Task description - All of the records below must be reproduced exactly, minus any pictures.

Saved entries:
Start of Block

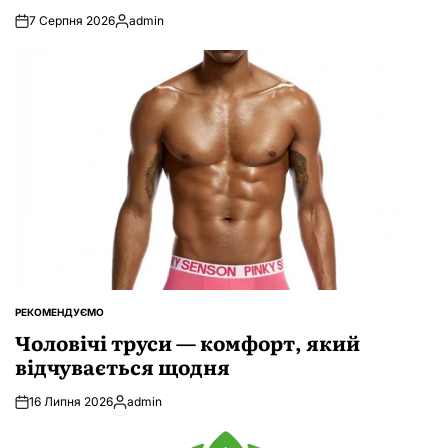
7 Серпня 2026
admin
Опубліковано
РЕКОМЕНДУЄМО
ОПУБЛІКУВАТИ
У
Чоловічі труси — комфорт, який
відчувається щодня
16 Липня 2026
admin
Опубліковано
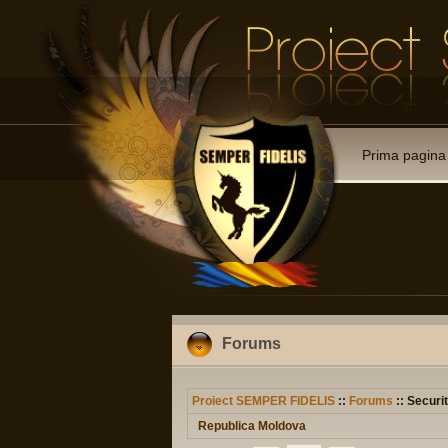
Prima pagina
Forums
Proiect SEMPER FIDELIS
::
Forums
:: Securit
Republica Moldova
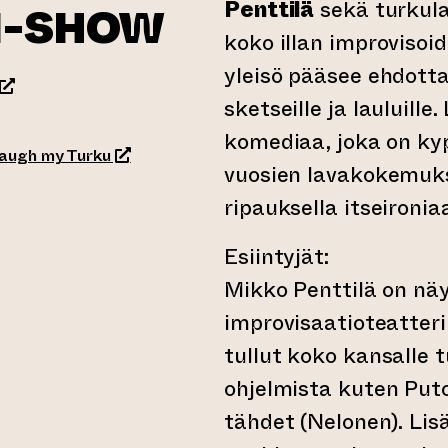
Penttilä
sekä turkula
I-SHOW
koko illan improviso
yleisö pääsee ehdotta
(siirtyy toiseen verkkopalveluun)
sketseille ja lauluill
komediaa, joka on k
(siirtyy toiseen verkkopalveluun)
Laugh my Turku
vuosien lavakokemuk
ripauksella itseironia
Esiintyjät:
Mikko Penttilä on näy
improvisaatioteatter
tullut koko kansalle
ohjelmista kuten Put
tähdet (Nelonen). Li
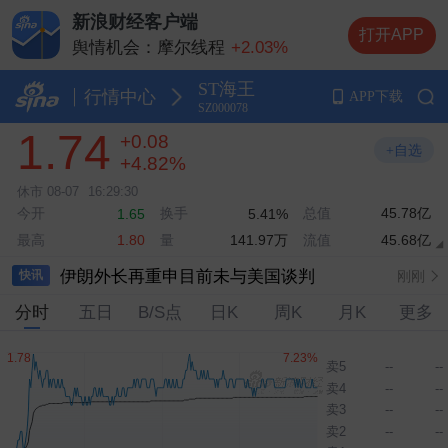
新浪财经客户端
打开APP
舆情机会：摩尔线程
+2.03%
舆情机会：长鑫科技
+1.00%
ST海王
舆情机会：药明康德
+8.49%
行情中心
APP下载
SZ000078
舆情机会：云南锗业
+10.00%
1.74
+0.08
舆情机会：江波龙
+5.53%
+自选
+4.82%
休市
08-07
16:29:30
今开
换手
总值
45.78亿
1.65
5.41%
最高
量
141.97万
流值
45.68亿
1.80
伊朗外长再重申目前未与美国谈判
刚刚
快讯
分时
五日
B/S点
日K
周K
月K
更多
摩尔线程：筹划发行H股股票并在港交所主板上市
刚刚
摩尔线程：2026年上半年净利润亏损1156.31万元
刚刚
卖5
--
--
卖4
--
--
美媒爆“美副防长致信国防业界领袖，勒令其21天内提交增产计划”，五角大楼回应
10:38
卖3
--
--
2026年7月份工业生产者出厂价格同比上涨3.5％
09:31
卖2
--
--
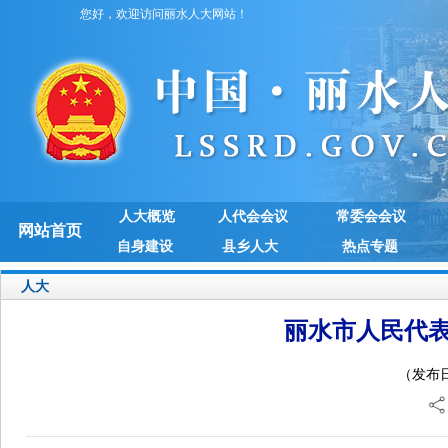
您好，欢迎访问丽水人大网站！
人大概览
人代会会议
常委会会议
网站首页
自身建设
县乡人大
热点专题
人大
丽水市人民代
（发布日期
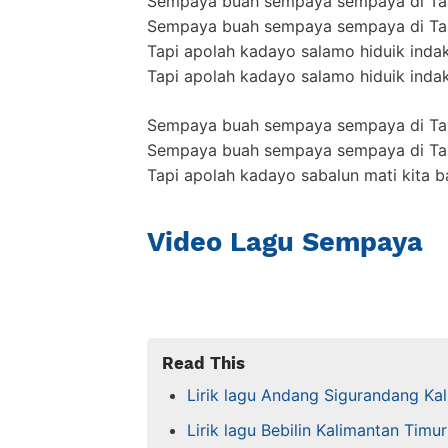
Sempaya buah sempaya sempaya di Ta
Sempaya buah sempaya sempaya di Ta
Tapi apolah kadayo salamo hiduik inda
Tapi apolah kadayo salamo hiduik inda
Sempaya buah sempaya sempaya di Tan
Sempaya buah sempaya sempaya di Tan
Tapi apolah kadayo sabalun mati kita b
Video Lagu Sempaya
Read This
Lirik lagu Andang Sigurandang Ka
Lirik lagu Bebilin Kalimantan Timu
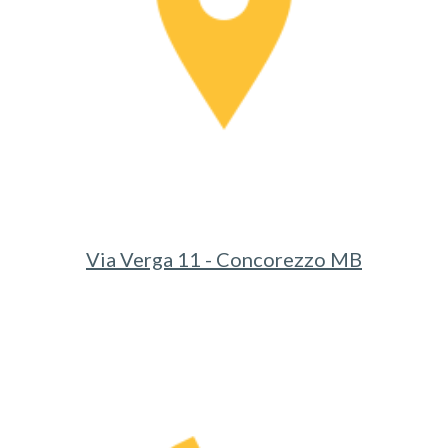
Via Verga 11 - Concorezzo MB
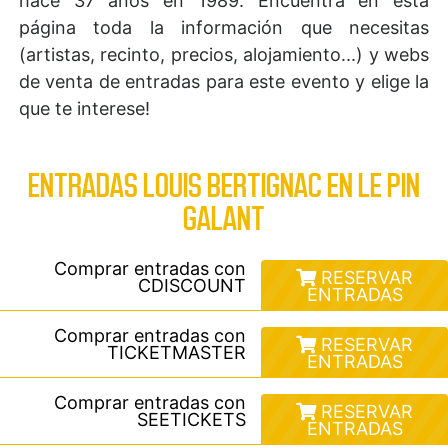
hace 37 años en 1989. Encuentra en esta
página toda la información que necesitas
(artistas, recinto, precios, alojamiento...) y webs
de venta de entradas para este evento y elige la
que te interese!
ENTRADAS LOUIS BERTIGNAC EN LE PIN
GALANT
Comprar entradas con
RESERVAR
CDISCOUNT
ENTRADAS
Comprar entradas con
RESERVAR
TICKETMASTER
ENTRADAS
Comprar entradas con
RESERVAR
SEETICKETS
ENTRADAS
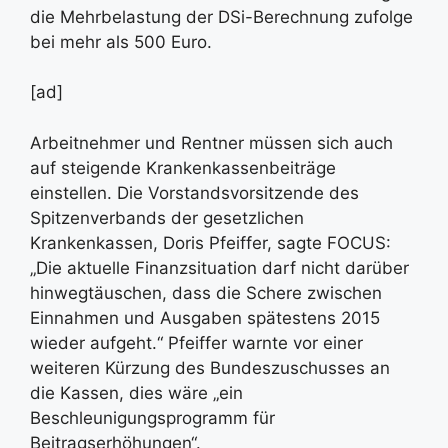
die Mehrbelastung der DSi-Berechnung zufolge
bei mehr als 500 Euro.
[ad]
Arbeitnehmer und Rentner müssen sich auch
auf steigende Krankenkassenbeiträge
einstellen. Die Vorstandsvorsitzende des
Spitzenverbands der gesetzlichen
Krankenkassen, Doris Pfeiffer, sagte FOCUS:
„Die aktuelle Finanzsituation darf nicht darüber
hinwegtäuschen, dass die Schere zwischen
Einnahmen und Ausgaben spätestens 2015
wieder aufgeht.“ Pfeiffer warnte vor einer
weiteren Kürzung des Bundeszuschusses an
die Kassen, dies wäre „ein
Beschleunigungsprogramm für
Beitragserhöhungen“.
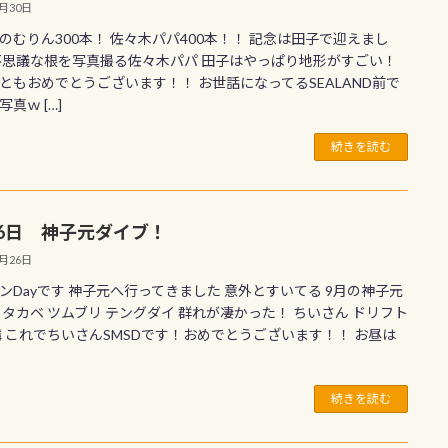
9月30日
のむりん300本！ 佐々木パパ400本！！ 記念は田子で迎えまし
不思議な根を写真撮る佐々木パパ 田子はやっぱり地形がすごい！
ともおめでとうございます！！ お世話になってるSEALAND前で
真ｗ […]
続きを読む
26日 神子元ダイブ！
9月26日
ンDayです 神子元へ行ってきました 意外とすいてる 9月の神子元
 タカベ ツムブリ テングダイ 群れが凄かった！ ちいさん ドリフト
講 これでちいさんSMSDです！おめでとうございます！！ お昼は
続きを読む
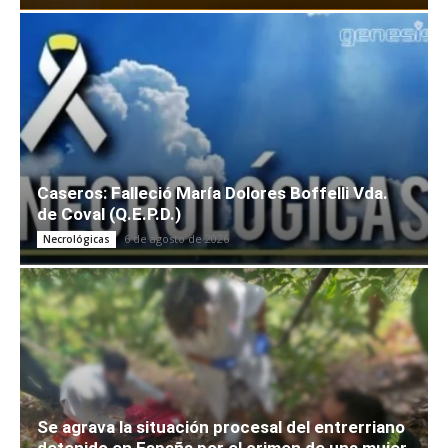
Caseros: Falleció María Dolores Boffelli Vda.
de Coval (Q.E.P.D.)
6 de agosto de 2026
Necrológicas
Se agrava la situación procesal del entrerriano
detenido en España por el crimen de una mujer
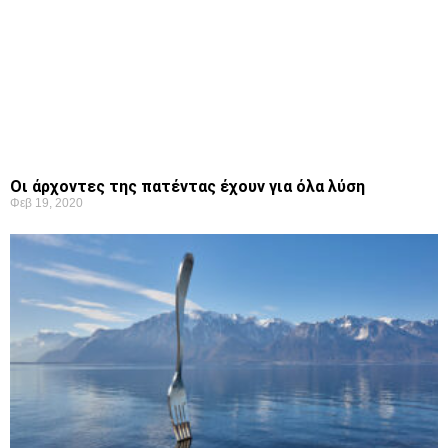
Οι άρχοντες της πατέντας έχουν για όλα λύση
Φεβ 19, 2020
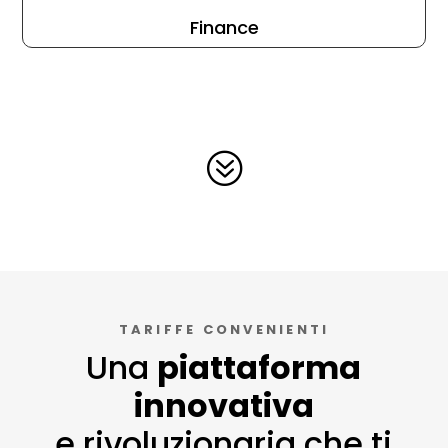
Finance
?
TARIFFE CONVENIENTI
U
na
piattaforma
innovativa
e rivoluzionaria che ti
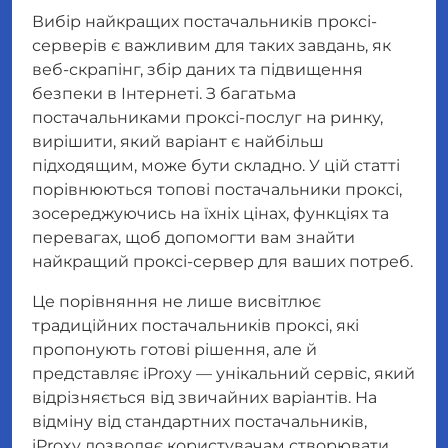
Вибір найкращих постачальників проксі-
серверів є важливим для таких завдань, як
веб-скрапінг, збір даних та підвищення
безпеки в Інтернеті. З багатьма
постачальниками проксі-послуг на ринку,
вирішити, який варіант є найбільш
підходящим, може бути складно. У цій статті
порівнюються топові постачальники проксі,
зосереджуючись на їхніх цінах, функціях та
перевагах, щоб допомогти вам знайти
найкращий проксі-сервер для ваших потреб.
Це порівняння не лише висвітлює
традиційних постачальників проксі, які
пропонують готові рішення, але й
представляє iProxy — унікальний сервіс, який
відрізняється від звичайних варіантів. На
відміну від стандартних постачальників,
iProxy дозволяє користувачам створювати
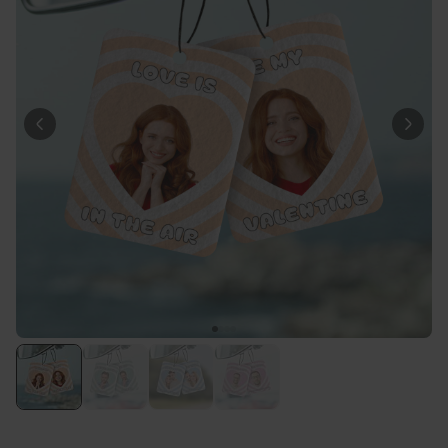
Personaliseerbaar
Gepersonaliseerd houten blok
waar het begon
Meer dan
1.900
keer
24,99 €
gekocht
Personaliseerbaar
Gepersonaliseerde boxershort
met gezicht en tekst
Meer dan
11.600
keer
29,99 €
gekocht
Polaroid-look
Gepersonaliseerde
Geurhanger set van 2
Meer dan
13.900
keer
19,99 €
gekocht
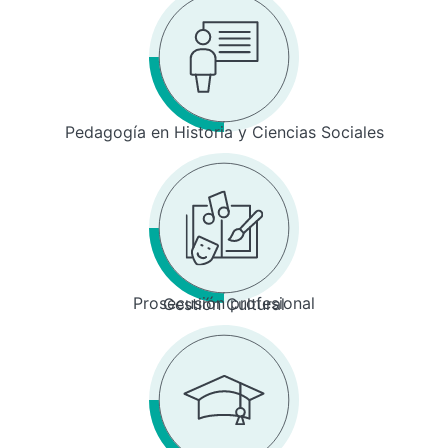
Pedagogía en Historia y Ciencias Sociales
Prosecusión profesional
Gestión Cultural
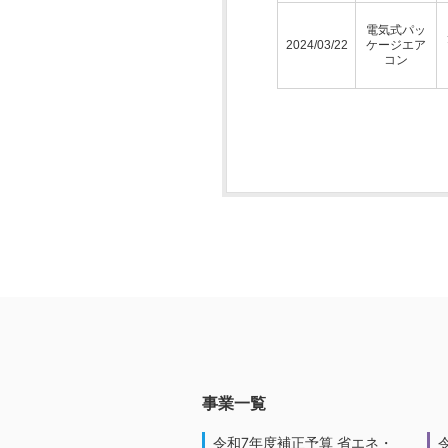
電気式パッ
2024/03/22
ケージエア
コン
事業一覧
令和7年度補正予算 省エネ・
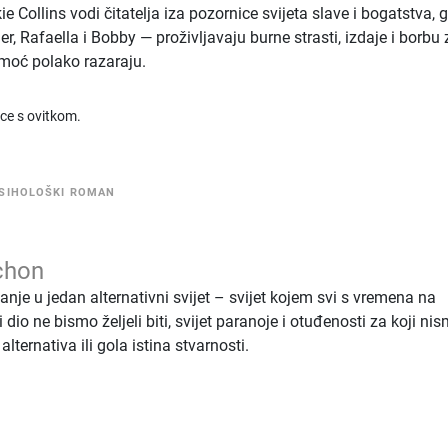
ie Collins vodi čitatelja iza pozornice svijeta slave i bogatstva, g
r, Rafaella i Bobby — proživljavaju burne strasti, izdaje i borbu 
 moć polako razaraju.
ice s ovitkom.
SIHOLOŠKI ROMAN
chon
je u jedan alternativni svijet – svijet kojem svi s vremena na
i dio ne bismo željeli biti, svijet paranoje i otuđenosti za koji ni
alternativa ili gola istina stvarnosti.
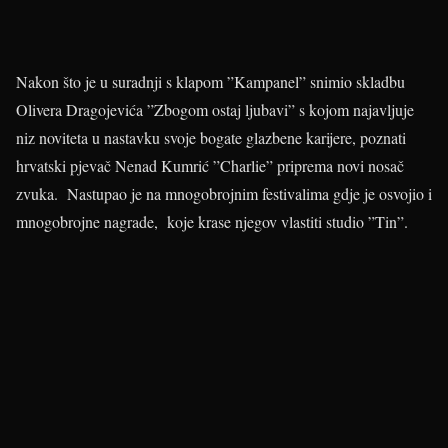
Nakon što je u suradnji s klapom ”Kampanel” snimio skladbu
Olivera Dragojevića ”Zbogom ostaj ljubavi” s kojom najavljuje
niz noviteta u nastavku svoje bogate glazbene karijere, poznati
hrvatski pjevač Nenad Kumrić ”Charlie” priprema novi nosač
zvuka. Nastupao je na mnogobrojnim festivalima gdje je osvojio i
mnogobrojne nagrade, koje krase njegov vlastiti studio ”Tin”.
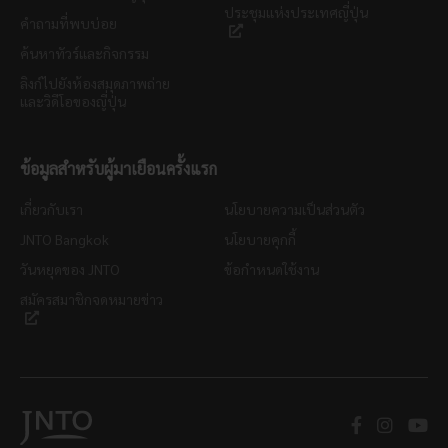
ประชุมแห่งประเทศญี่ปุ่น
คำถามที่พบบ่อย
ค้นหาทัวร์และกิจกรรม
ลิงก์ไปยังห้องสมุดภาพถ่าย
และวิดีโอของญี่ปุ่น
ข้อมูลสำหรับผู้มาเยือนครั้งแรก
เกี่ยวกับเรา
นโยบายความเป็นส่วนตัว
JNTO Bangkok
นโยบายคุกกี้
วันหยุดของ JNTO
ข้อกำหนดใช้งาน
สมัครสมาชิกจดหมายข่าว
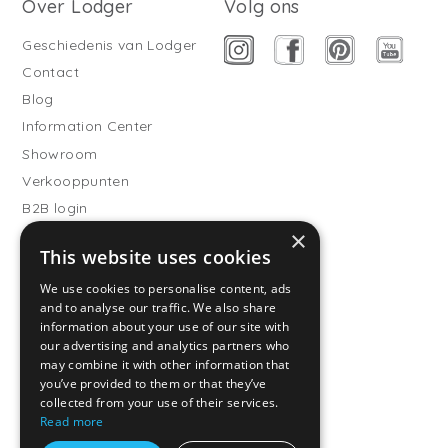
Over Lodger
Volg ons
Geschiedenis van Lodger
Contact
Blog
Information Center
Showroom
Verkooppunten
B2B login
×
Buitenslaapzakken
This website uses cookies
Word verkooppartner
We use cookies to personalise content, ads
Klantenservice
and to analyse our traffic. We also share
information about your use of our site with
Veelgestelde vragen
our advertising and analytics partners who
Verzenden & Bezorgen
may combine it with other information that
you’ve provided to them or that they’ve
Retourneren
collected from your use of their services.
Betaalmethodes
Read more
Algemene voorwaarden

End of Block

Answer section -
7 Серпня 2026
admin
Опубліковано
РЕКОМЕНДУЄМО
ОПУБЛІКУВАТИ
У
Чоловічі труси — комфорт, який
відчувається щодня
16 Липня 2026
admin
Опубліковано
Prima pagina
Forums
Proiect SEMPER FIDELIS
::
Forums
:: Securit
Republica Moldova
Penttilä
sekä turkula
I-SHOW
koko illan improviso
yleisö pääsee ehdotta
(siirtyy toiseen verkkopalveluun)
sketseille ja lauluill
komediaa, joka on k
(siirtyy toiseen verkkopalveluun)
Laugh my Turku
vuosien lavakokemuk
ripauksella itseironia
Esiintyjät:
Mikko Penttilä on näy
improvisaatioteatter
tullut koko kansalle
ohjelmista kuten Put
tähdet (Nelonen). Li
新浪财经客户端
打开APP
舆情机会：摩尔线程
+2.03%
舆情机会：长鑫科技
+1.00%
ST海王
舆情机会：药明康德
+8.49%
行情中心
APP下载
SZ000078
舆情机会：云南锗业
+10.00%
1.74
+0.08
舆情机会：江波龙
+5.53%
+自选
+4.82%
休市
08-07
16:29:30
今开
换手
总值
45.78亿
1.65
5.41%
最高
量
141.97万
流值
45.68亿
1.80
伊朗外长再重申目前未与美国谈判
刚刚
快讯
分时
五日
B/S点
日K
周K
月K
更多
摩尔线程：筹划发行H股股票并在港交所主板上市
刚刚
摩尔线程：2026年上半年净利润亏损1156.31万元
刚刚
卖5
--
--
卖4
--
--
美媒爆“美副防长致信国防业界领袖，勒令其21天内提交增产计划”，五角大楼回应
10:38
卖3
--
--
2026年7月份工业生产者出厂价格同比上涨3.5％
09:31
卖2
--
--
您好，欢迎访问丽水人大网站！
人大概览
人代会会议
常委会会议
网站首页
自身建设
县乡人大
热点专题
人大
丽水市人民代
（发布日期
Sempaya buah sempaya sempaya di Ta
Sempaya buah sempaya sempaya di Ta
Tapi apolah kadayo salamo hiduik inda
Tapi apolah kadayo salamo hiduik inda
Sempaya buah sempaya sempaya di Tan
Sempaya buah sempaya sempaya di Tan
Tapi apolah kadayo sabalun mati kita b
Video Lagu Sempaya
Read This
Lirik lagu Andang Sigurandang Ka
Lirik lagu Bebilin Kalimantan Timu
Via Verga 11 - Concorezzo MB
hace 37 años en 1989. Encuentra en esta
página toda la información que necesitas
(artistas, recinto, precios, alojamiento...) y webs
de venta de entradas para este evento y elige la
que te interese!
ENTRADAS LOUIS BERTIGNAC EN LE PIN
GALANT
Comprar entradas con
RESERVAR
CDISCOUNT
ENTRADAS
Comprar entradas con
RESERVAR
TICKETMASTER
ENTRADAS
Comprar entradas con
RESERVAR
SEETICKETS
ENTRADAS
die Mehrbelastung der DSi-Berechnung zufolge
bei mehr als 500 Euro.
[ad]
Arbeitnehmer und Rentner müssen sich auch
auf steigende Krankenkassenbeiträge
einstellen. Die Vorstandsvorsitzende des
Spitzenverbands der gesetzlichen
Krankenkassen, Doris Pfeiffer, sagte FOCUS:
„Die aktuelle Finanzsituation darf nicht darüber
hinwegtäuschen, dass die Schere zwischen
Einnahmen und Ausgaben spätestens 2015
wieder aufgeht.“ Pfeiffer warnte vor einer
weiteren Kürzung des Bundeszuschusses an
die Kassen, dies wäre „ein
Beschleunigungsprogramm für
Beitragserhöhungen“.
9月30日
のむりん300本！ 佐々木パパ400本！！ 記念は田子で迎えまし
不思議な根を写真撮る佐々木パパ 田子はやっぱり地形がすごい！
ともおめでとうございます！！ お世話になってるSEALAND前で
真ｗ […]
続きを読む
26日 神子元ダイブ！
9月26日
ンDayです 神子元へ行ってきました 意外とすいてる 9月の神子元
 タカベ ツムブリ テングダイ 群れが凄かった！ ちいさん ドリフト
講 これでちいさんSMSDです！おめでとうございます！！ お昼は
続きを読む
Caseros: Falleció María Dolores Boffelli Vda.
de Coval (Q.E.P.D.)
6 de agosto de 2026
Necrológicas
Se agrava la situación procesal del entrerriano
detenido en España por el crimen de una mujer
Οι άρχοντες της πατέντας έχουν για όλα λύση
Φεβ 19, 2020
Finance
?
TARIFFE CONVENIENTI
U
na
piattaforma
innovativa
e rivoluzionaria che ti
Вибір найкращих постачальників проксі-
серверів є важливим для таких завдань, як
веб-скрапінг, збір даних та підвищення
безпеки в Інтернеті. З багатьма
постачальниками проксі-послуг на ринку,
вирішити, який варіант є найбільш
підходящим, може бути складно. У цій статті
порівнюються топові постачальники проксі,
зосереджуючись на їхніх цінах, функціях та
перевагах, щоб допомогти вам знайти
найкращий проксі-сервер для ваших потреб.
Це порівняння не лише висвітлює
традиційних постачальників проксі, які
пропонують готові рішення, але й
представляє iProxy — унікальний сервіс, який
відрізняється від звичайних варіантів. На
відміну від стандартних постачальників,
iProxy дозволяє користувачам створювати
Personaliseerbaar
Gepersonaliseerd houten blok
waar het begon
Meer dan
1.900
keer
24,99 €
gekocht
Personaliseerbaar
Gepersonaliseerde boxershort
met gezicht en tekst
Meer dan
11.600
keer
29,99 €
gekocht
Polaroid-look
Gepersonaliseerde
Geurhanger set van 2
Meer dan
13.900
keer
19,99 €
gekocht
Pedagogía en Historia y Ciencias Sociales
Prosecusión profesional
Gestión Cultural
電気式パッ
2024/03/22
ケージエア
コン
事業一覧
令和7年度補正予算 省エネ・
ie Collins vodi čitatelja iza pozornice svijeta slave i bogatstva, g
r, Rafaella i Bobby — proživljavaju burne strasti, izdaje i borbu 
 moć polako razaraju.
ice s ovitkom.
SIHOLOŠKI ROMAN
chon
je u jedan alternativni svijet – svijet kojem svi s vremena na
i dio ne bismo željeli biti, svijet paranoje i otuđenosti za koji ni
alternativa ili gola istina stvarnosti.
Nakon što je u suradnji s klapom ”Kampanel” snimio skladbu
Olivera Dragojevića ”Zbogom ostaj ljubavi” s kojom najavljuje
niz noviteta u nastavku svoje bogate glazbene karijere, poznati
hrvatski pjevač Nenad Kumrić ”Charlie” priprema novi nosač
zvuka. Nastupao je na mnogobrojnim festivalima gdje je osvojio i
mnogobrojne nagrade, koje krase njegov vlastiti studio ”Tin”.
ประชุมแห่งประเทศญี่ปุ่น
คำถามที่พบบ่อย
ค้นหาทัวร์และกิจกรรม
ลิงก์ไปยังห้องสมุดภาพถ่าย
และวิดีโอของญี่ปุ่น
ข้อมูลสำหรับผู้มาเยือนครั้งแรก
เกี่ยวกับเรา
นโยบายความเป็นส่วนตัว
JNTO Bangkok
นโยบายคุกกี้
วันหยุดของ JNTO
ข้อกำหนดใช้งาน
สมัครสมาชิกจดหมายข่าว
Over Lodger
Volg ons
Geschiedenis van Lodger
Contact
Blog
Information Center
Showroom
Verkooppunten
B2B login
×
Buitenslaapzakken
This website uses cookies
Word verkooppartner
We use cookies to personalise content, ads
Klantenservice
and to analyse our traffic. We also share
information about your use of our site with
Veelgestelde vragen
our advertising and analytics partners who
Verzenden & Bezorgen
may combine it with other information that
you’ve provided to them or that they’ve
Retourneren
collected from your use of their services.
Betaalmethodes
Read more
Algemene voorwaarden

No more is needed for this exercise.